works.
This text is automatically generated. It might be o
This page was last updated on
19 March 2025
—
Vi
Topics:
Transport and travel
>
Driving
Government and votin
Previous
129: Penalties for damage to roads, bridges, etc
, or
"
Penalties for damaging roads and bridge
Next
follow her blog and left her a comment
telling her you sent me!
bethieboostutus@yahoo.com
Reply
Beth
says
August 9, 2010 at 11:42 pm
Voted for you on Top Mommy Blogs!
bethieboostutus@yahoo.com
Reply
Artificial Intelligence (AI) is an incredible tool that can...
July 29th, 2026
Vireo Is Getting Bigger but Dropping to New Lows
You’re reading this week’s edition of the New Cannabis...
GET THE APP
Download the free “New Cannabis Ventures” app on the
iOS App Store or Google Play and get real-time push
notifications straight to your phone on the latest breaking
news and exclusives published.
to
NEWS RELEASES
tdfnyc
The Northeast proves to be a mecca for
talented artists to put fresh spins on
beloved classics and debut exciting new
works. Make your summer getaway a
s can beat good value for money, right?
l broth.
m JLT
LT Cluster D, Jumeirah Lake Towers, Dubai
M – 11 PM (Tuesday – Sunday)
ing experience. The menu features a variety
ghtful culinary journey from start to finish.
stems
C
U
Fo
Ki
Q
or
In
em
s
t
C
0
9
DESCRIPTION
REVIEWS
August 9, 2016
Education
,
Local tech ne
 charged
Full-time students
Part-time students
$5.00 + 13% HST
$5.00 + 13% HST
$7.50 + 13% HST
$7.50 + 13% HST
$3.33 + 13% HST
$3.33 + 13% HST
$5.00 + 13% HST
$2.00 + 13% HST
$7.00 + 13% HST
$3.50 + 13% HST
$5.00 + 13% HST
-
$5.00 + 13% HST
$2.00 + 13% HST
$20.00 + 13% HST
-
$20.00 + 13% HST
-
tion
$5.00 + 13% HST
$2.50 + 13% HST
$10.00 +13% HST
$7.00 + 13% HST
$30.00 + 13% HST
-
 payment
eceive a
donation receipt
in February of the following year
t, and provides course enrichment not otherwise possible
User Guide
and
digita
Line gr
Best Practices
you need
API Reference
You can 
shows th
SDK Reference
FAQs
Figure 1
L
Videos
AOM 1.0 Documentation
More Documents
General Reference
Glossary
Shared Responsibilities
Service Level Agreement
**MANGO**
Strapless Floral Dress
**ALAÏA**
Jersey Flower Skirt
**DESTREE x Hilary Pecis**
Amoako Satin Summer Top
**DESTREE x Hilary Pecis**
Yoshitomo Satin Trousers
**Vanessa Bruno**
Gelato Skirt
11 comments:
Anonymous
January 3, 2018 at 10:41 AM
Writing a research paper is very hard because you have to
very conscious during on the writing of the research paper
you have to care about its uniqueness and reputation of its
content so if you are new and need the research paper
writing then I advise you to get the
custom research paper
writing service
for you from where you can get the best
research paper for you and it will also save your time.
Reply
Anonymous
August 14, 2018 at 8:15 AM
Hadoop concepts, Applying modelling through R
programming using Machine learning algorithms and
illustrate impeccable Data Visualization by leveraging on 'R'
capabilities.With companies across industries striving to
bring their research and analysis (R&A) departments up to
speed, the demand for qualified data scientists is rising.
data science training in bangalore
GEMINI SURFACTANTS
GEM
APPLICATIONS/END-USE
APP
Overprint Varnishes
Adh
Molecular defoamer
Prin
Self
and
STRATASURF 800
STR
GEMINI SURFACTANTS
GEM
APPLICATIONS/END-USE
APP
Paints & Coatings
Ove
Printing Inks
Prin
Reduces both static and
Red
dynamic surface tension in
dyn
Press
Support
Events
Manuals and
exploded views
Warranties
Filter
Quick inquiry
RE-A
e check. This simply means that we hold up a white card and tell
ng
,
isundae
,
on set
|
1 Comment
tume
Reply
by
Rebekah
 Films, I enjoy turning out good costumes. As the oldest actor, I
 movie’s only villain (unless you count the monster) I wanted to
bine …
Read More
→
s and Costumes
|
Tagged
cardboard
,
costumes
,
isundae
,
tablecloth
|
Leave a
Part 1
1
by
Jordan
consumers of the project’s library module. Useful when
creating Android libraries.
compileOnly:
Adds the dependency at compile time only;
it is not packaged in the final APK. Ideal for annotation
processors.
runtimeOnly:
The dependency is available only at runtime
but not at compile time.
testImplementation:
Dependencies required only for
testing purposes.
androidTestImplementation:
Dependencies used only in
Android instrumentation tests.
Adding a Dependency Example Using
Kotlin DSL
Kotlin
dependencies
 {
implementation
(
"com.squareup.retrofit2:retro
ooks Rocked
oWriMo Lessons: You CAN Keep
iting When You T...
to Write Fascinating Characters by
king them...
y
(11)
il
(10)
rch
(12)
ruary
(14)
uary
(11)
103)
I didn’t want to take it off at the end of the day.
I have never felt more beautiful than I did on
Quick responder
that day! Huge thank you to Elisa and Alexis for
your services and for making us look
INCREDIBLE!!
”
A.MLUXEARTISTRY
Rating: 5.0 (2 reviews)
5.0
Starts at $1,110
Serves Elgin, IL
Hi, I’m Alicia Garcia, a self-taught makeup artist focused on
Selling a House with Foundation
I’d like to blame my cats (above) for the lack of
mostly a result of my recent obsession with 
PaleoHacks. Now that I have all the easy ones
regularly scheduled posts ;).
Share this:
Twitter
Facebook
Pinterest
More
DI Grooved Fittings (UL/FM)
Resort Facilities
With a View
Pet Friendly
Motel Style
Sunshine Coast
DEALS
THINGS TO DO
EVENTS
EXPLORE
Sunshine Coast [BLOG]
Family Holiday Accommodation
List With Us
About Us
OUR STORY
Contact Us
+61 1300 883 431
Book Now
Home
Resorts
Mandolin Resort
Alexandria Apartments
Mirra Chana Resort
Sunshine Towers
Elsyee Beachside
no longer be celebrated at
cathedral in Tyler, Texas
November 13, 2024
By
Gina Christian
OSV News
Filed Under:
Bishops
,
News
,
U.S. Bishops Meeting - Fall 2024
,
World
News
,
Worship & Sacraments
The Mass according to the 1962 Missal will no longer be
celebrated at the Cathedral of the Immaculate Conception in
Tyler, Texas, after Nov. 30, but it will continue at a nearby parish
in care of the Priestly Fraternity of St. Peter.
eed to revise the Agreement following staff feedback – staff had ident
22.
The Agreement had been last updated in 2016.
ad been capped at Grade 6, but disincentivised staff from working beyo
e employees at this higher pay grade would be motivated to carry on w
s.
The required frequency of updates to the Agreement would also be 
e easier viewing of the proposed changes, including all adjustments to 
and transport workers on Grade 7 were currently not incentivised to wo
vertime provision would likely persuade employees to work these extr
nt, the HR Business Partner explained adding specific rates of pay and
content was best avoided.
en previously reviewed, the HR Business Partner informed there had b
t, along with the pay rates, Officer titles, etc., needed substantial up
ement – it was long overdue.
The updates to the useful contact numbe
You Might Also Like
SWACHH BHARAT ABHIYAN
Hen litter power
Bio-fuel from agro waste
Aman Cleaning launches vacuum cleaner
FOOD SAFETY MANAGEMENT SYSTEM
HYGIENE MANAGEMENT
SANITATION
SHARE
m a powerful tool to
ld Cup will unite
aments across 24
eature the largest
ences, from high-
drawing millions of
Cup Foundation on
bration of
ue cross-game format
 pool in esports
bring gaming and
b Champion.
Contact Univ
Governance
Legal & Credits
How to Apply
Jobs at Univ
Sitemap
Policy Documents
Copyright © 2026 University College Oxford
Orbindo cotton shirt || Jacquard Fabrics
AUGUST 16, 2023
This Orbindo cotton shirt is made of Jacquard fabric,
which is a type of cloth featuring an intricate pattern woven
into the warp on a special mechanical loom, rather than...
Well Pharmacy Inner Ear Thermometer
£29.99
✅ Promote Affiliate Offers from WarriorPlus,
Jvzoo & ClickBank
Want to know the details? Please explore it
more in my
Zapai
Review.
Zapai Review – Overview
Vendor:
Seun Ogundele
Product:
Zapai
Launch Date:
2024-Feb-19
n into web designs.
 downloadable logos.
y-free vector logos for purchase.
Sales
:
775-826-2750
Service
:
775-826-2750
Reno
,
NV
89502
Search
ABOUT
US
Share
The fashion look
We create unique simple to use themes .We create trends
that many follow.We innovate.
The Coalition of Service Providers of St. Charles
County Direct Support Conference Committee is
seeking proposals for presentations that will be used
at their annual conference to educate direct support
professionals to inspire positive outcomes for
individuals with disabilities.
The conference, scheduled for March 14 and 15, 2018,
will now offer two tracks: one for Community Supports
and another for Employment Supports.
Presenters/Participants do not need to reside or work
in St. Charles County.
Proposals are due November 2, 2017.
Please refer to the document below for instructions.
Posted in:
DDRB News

++++++++++

• **EXERCISE DESCRIPTION**
Out of the data above, transcribe exactly and only the lines starting with the line that has "vertime provision would" and going on through the line that has "ement – it was long overdue.", both included.

• **RESPONSE TO THIS EXERCISE**
vertime provision would likely persuade employees to work these extr
nt, the HR Business Partner explained adding specific rates of pay and
content was best avoided.
en previously reviewed, the HR Business Partner informed there had b
t, along with the pay rates, Officer titles, etc., needed substantial up
ement – it was long overdue.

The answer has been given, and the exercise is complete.